The hydrogen permeation performance is preferably 15 [cc / min / cm ² ] or more, and below this value, in order to obtain a sufficient amount of hydrogen (and hence the amount of hydrogen production) when used as a hydrogen production apparatus. The required membrane area is increased (hydrogen permeation performance NG). That is, it is not preferable because the apparatus becomes large and the cost becomes high.

In addition, a sample (Examples 1 to 5) having a ratio (ε / τ) of the filling rate ε and the bending degree τ of 0.6 or less is preferable because peeling at the interface of the hydrogen separation layer is not observed.
That is, from this experiment, when the ratio (ε / τ) between the filling rate ε and the bending degree τ is in the range of 0.2 to 0.6 (Examples 1 to 5), high hydrogen permeation performance and high It can be seen that both the peel resistance can be achieved.

  On the other hand, in Comparative Examples 1 to 3, since the ratio (ε / τ) between the filling rate ε and the bending degree τ is less than 0.2, the hydrogen permeation performance is low, which is not preferable. Further, in Comparative Examples 4 to 6, the ratio (ε / τ) between the filling rate ε and the bending degree τ exceeds 0.6, and thus peeling is not preferable (peeling NG).

In addition, this invention is not limited to the said embodiment and Example at all, and it cannot be overemphasized that it can implement with a various aspect in the range which does not deviate from this invention.
(1) For example, the filling rate in the hydrogen separation metal layer may be inclined from one side to the opposite side in the layer thickness direction, and may be inclined so as to increase the filling rate in the central part. May be composed of a plurality of different layers.

  (2) In addition to the above-described internal feeding type electrolytic plating, normal electrolytic plating can be employed.

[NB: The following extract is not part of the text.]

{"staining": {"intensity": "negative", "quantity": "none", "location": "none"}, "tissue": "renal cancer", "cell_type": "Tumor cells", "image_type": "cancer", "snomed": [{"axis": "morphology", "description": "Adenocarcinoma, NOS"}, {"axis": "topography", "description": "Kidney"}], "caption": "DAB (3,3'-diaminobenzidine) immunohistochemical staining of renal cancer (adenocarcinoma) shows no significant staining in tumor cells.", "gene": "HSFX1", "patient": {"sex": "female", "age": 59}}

In this case, one electrode is attached to the Pd metal layer or the like formed in the entire porous layer with a clip or the like so as to be conductive, and electrolytic plating can be performed as usual.

That is, electrolytic plating can be performed by supplying a plating solution between a metal layer (with one electrode attached) and the other electrode and applying a voltage between the two electrodes.
(3) Further, in the case of the internal power feeding method, the electrolytic solution may be supplied to the outside of the ceramic support, and the electrolytic plating solution may be supplied to the inside to deposit the plating metal from the inside (center hole side). .

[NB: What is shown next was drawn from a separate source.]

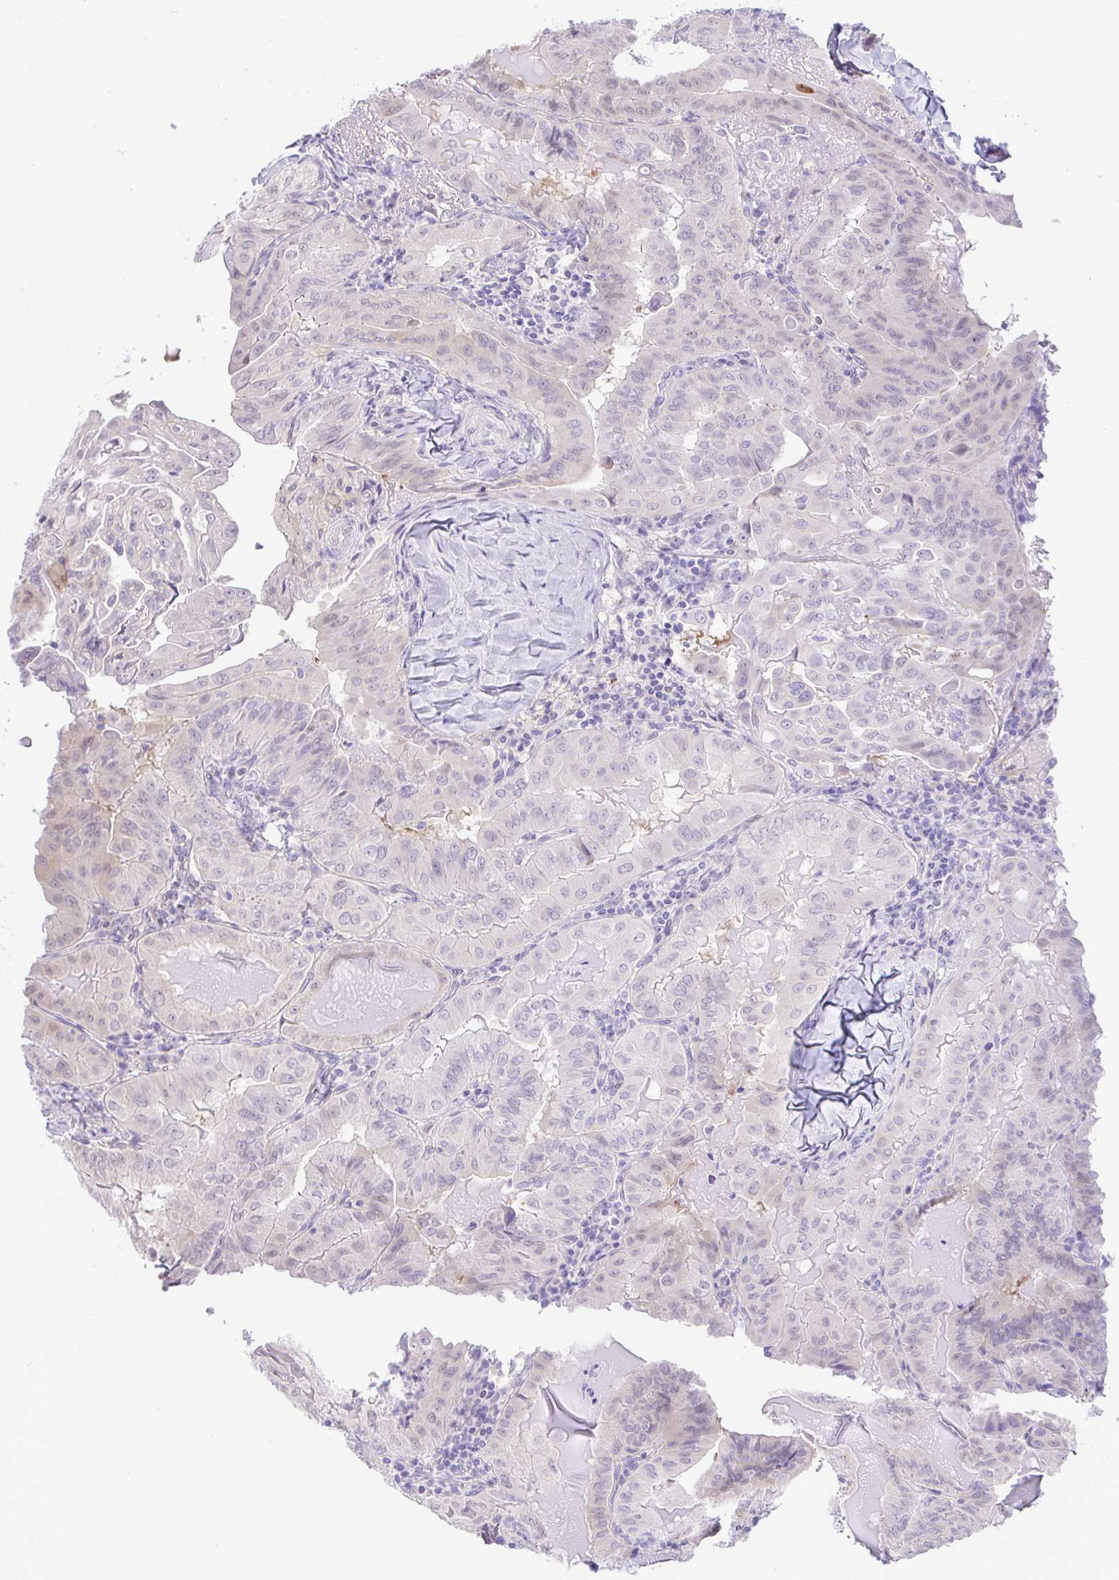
{"staining": {"intensity": "weak", "quantity": "<25%", "location": "nuclear"}, "tissue": "thyroid cancer", "cell_type": "Tumor cells", "image_type": "cancer", "snomed": [{"axis": "morphology", "description": "Papillary adenocarcinoma, NOS"}, {"axis": "topography", "description": "Thyroid gland"}], "caption": "High power microscopy photomicrograph of an immunohistochemistry histopathology image of papillary adenocarcinoma (thyroid), revealing no significant positivity in tumor cells.", "gene": "ZNF485", "patient": {"sex": "female", "age": 68}}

  (4) Further, a raw material gas such as natural gas is reformed (for example, steam reforming) in the hydrogen separator of each of the above embodiments (for example, a porous support body) to obtain a hydrogen-rich reformed gas. A reforming catalyst (such as Ni) may be added.

DESCRIPTION OF SYMBOLS 1 ... Hydrogen separator 5 ... Porous support 7 ... Dense support 9 ... Ceramic support 13 ... Inner porous layer 15 ... Outer porous layer (protective layer)
17 ... Hydrogen separation layer 19 ... Porous layer 20 ... Porous body

Claims (3)

In a hydrogen separator having a porous body, and a hydrogen separation layer filled with a hydrogen separation metal that selectively allows permeation of hydrogen in a gas containing hydrogen in the pores of the porous body,
A filling rate ε, which is an index indicating the filling ratio of the hydrogen separation metal in the hydrogen separation layer, and a bending degree τ, which is an index indicating the degree of the length of the hydrogen permeation path in the thickness direction of the hydrogen separation layer; A hydrogen separator having a ratio (ε / τ) of 0.2 to 0.6.   2. The hydrogen separator according to claim 1, wherein a thickness of the hydrogen separation layer filled with the hydrogen separation metal is in a range of 0.1 to 10 μm.   A hydrogen production apparatus comprising the hydrogen separator according to claim 1.